The midrash continues, Fohrman says, explaining why Jacob has nothing with him. Here’s the Midrashic tale that Rashi makes up. We’ve learned about midrash before and I know it’s tricky, but Rashi tells this tale about the story here: “After Jacob deceived Esau, Eliphaz son of Esau pursued him at the behest of his father, seeking to kill him. Eliphaz caught up with Jacob, but because Eliphaz had been brought up on Isaac’s lap, he pulled back his hand at the last moment.”

Eliphaz is Esau’s son. He goes off to avenge his father’s injustice. “Because he was raised on Isaac, his grandfather’s lap, because he was raised by that family, because he understands the promise of God, at the last moment, he decides not to kill Jacob.” Eliphaz spares Jacob, the fact that he spares Jacob leaves him in a little bit of a tricky spot because now he’s got to go back to who?

Brent: Now, he goes back to his father. You said Esau encouraged him to go do this.

Marty: Let’s see here. What does Rashi say, “At the behest of his father.” Is that what behest means?

Brent: Yes.

Marty: Okay. “At the behest of his father,” Rashi says, “seeking to kill Jacob”—and revenge finally catches up with Jacob, decides not to kill him, but now he has to go back to his dad because he was sent off to kill Jacob. This is Rashi:

“Eliphaz said to Jacob, ‘But what shall I do about my father’s command?’ Jacob answered him, ‘Take my possessions,’ the money and the jewels in this case, ‘take the money and the jewels in my hands and I will be a poor man. A poor person is as good as dead. You can justifiably tell your father you’ve done away with me.’” Okay, that’s Rashi telling the tale.

In essence, you have the story. Well, let me just see how Fohrman closes up this little section here. I’ll read you Fohrman. This is Fohrman. “What a strange story this midrash tells. It feels almost fantastical woven out of thin air. Why tell us all this? Was it important for us to hear Jacobs’ thoughts on the equivalence of death and poverty? Why do we care about how many bracelets Jacob had with him or didn’t have with him, or why he lost them? It’s all very entertaining. Where’s this midrash getting it from? Why, moreover, does Rashi feel a need to cite for us two wildly different interpretations as to why Jacob cried? Jacob intuited that he wouldn’t be buried with Rachel. Or, was he sorry that he came penniless? Two explanations couldn’t be further apart. What is the reader to make of them?”

● **Given data**:
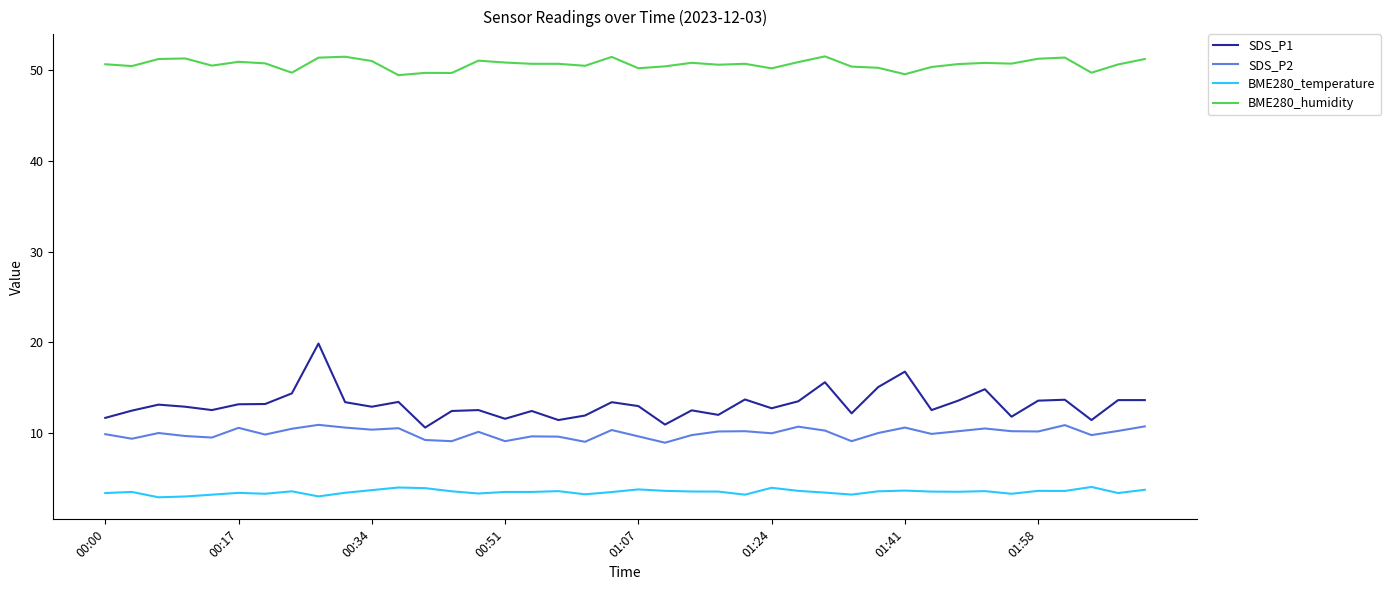

True or false: BME280_temperature and BME280_humidity cross at least once.

False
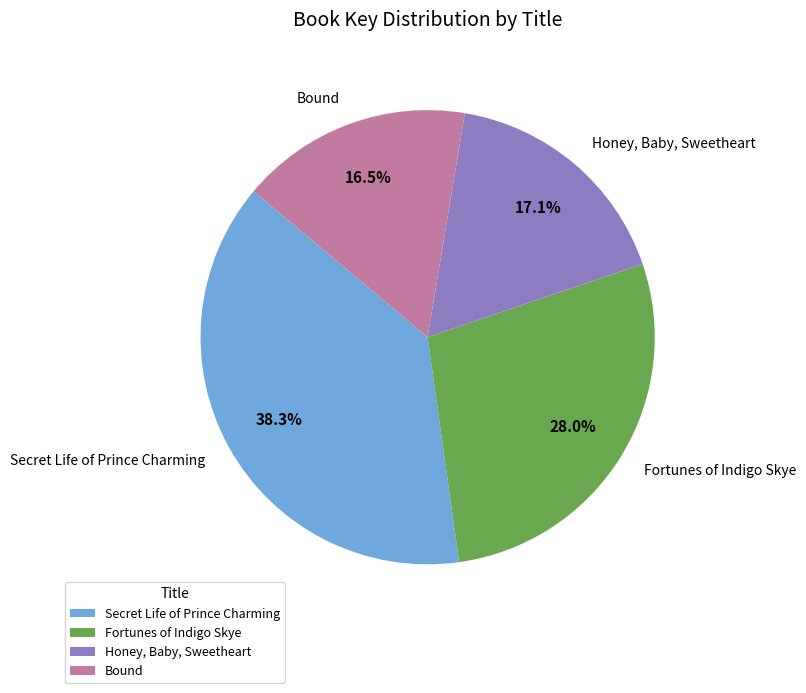

To the nearest percent, what is the difference between the largest and smallest slice percentages?

22%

● **Exercise objective**: In the passage about Rashi's tale of Jacob and Eliphaz, why does Eliphaz pull back his hand at the last moment?

● **Result of the task**: Eliphaz had been brought up on Isaac's lap.